Join us for a stunning blend of memoir, theory, and cultural criticism, a new mother examines the intersection between misogyny and motherhood, considering how caregivers can take back their bodies and pass on a language of consent to their children
Motherhood and the culture of misogyny in America are not often explored in tandem. The connection is women’s bodies.
When Amanda Montei became a parent, she struggled with the physicality of caring for children, but even more with the growing lack of autonomy she felt in her personal and professional life. The conditions of modern American parenthood—the lack of paid leave and affordable childcare, the isolation and alienation, the distribution of labor in her home, and the implicit demands of marriage—were not what she had expected.
After #MeToo, however, she began to see a connection between how women were feeling in motherhood and the larger culture of assault in which she had grown up. In American society, women are expected to prioritize their children, often by pushing their bodies to the limit and ignoring their own desires and needs. As she struggled to adjust to the new demands on her body, this stirred memories of being used, violated, and seen by men. She had the desperate urge to finally say no, though she didn’t know how, or to whom she might say it.
Written with the intellectual and emotional precision of writers like Roxane Gay and Leslie Jamison, and drawing on classic feminist thinkers such as bell hooks, Silvia Federici, and Adrienne Rich, as well as on popular culture from The Bachelor to Look Who’s Talking, Montei draws connections between caregiving, consent, reproductive control, and the sacrifices women are expected to make throughout their lives. Exploring the stories we tell about psychology, childbirth, sexuality, the family, the overwhelm mothers feel trying to be “good,” and the tender bonds that form between parent and child, Touched Out delivers a powerful critique of American rape culture and its continuation in the institution of motherhood, and considers what it really means to care in America.

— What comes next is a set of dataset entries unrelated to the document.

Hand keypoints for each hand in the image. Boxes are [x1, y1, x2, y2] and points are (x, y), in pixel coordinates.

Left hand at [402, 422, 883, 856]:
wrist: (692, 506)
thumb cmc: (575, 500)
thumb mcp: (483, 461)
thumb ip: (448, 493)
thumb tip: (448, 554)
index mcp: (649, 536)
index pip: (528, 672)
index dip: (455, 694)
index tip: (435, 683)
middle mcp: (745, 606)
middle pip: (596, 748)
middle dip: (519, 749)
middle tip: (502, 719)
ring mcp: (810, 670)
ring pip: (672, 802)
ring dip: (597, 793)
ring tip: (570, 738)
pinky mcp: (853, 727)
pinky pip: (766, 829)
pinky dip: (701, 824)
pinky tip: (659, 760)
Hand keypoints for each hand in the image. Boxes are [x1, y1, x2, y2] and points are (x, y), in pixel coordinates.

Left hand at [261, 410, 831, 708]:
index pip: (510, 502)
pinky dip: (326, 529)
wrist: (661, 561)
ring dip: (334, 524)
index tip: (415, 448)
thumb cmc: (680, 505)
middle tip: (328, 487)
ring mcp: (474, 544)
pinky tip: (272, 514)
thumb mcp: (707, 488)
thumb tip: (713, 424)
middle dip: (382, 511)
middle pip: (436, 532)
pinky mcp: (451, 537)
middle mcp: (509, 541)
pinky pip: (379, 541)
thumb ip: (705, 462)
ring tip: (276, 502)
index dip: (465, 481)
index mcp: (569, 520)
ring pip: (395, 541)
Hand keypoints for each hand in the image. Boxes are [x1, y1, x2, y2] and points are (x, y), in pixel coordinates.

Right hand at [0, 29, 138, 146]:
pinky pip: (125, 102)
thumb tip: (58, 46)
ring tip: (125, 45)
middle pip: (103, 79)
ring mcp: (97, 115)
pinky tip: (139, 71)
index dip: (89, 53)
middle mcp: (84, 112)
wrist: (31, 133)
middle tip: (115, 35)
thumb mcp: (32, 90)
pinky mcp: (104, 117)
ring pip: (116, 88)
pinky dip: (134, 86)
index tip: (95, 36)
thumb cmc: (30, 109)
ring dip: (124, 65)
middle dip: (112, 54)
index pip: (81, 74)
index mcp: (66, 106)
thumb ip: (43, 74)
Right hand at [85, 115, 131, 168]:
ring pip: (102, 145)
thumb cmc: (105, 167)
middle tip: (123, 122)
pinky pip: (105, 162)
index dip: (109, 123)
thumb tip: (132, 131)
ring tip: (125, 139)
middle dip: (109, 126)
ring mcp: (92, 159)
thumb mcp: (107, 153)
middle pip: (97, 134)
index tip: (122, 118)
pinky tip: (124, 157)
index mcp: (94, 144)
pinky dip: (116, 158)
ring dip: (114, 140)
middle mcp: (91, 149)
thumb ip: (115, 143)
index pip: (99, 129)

Amanda Montei is the author of TOUCHED OUT: MOTHERHOOD, MISOGYNY, CONSENT, AND CONTROL, forthcoming from Beacon Press in 2023, the memoir Two Memoirs (Jaded Ibis Press), and a collection of prose, The Failure Age (Bloof Books), as well as co-author of Dinner Poems (Bon Aire Projects). She has an MFA from California Institute of the Arts and a PhD from the Poetics Program at SUNY Buffalo. Amanda's work has been featured at The Cut, Romper, Mother Tongue, Slate, Electric Literature, Vox, the Rumpus, Salon, The Believer, Ms. Magazine, Gaga Stigmata, Entropy, Luna Luna Magazine, Poetry Foundation, and others. She was a 2020 Best American Essays notable and was previously the editor of the literary journal P-QUEUE.
Kate Durbin is the author of four books, including Hoarders (Wave Books) and E! Entertainment (Wonder). She won the 2017 international Turn On Literature Prize for electronic literature, and an Expanded Artists’ Book Grant from Columbia College Chicago. In 2015 and 2020, she was the Arts Queensland Poet-in-Residence in Brisbane, Australia. She has shown her artwork nationally and internationally, including at the Pulse Art Fair, Spring Break Art Fair, SF MOMA, The Haifa Museum, and more.